START Document extract
A dSLR needs a memory card

A memory card stores all your images. A smartphone probably doesn’t need a separate memory card, but point-and-shoot and dSLR models need one. Get a memory card with at least 8GB of memory. Memory cards come in three physical sizes: SD (Secure Digital), MiniSD, and MicroSD.

12

A good camera bag needs nice padding on the inside

A camera bag is an essential piece of gear as you continue to acquire other accessories. Camera bags often have padded insides to protect your camera and lenses, while also containing many pockets for extra batteries, memory cards, and anything else you can fill them with.

13

A lot of preparation and a little bit of luck went into this shot

Just as you need to have the right equipment (and knowledge to use it) to be a good sports photographer, you also need to know the sport you’re shooting: Know the rules, the players, and the boundaries with which the athletes compete in. Knowing these things will help you be much more prepared and can help you set up for the shot you really want.

14

Getting close to the action allows for capturing a perspective not available to most spectators

Put on a bit of a longer lens and you'll feel like you're in the middle of the action. People will marvel at your great photos and may wonder how you didn't get slammed into by an athlete.

15

Positioning yourself above the subject creates a compelling look

Most of the photos you see are all captured from the same angle — straight ahead. Naturally this is the easiest angle to shoot from because you’re most likely on the same plane as the athlete you’re photographing. However, if you find yourself in a position to do so, shoot from an elevated position down at your subject.

16

The view from behind the pins is very interesting

As you can see in this photograph, the photographer is as close to the action as he’s allowed to be but instead of shooting the action as any average spectator might view it, he got behind the pins, set his camera near the ground, and shot back at the action. The resulting image creates a much more compelling shot than a straight-on shot of the exact same play. This way the viewer gets to see something they’ve all done before but from a completely different angle.

17

An establishing shot of a ballgame at Wrigley Field

Sometimes the seat listed on your ticket is as close to the action as you’re going to get. When you’re stuck in your seat, you still have a couple of options to get great photographs. For example, you can always get a wide shot of the entire field with much of the stadium. These are establishing shots because they establish where you are in a series of photographs, and they’re really important in telling the whole story of an event.

18

Your fellow fans can be as interesting of a subject matter as the game itself

Another option you have when shooting with a point-and-shoot from your seat is to capture what the crowd is doing. Just as an establishing shot of the field is important, so is capturing what the people in the stands are doing. You’re one of those people in the stands, so you might as well get some photographs of your fellow sports fans.
END Document extract
START Information given
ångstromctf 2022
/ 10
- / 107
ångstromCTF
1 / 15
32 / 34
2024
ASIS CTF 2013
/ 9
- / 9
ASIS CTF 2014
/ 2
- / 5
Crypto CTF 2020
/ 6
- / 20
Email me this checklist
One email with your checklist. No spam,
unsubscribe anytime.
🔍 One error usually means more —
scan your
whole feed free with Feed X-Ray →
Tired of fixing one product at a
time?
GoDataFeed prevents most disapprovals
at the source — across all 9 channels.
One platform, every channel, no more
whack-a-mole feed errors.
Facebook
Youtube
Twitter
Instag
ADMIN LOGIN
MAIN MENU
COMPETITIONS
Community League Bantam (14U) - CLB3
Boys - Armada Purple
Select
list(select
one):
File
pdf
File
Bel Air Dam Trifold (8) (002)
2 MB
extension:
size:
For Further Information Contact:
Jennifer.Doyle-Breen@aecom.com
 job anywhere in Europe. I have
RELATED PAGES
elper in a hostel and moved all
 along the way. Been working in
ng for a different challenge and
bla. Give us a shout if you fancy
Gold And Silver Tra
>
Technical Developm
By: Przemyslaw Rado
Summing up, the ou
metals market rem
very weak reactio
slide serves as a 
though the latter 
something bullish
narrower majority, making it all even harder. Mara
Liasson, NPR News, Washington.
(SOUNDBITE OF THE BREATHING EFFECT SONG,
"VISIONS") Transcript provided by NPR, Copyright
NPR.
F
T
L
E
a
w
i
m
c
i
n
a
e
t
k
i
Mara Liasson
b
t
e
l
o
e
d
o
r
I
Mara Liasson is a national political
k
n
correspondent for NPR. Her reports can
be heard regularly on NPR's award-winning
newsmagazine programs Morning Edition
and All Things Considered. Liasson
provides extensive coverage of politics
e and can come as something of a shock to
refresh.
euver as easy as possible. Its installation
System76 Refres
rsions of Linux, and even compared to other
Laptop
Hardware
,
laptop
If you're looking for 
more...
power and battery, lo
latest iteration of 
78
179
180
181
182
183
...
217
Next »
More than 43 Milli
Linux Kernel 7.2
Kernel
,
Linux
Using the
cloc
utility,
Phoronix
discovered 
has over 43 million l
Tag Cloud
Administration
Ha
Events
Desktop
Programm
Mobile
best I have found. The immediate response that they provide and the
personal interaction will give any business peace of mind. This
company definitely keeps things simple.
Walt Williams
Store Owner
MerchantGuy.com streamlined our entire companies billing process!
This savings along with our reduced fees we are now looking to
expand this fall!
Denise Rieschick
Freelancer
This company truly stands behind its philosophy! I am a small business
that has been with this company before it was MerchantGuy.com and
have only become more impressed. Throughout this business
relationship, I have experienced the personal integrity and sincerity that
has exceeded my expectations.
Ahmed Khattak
END Information given
# What the task asks
Name every physical size of memory card that the sports photography text lists.

# Solution to this exercise
SD (Secure Digital), MiniSD, and MicroSD.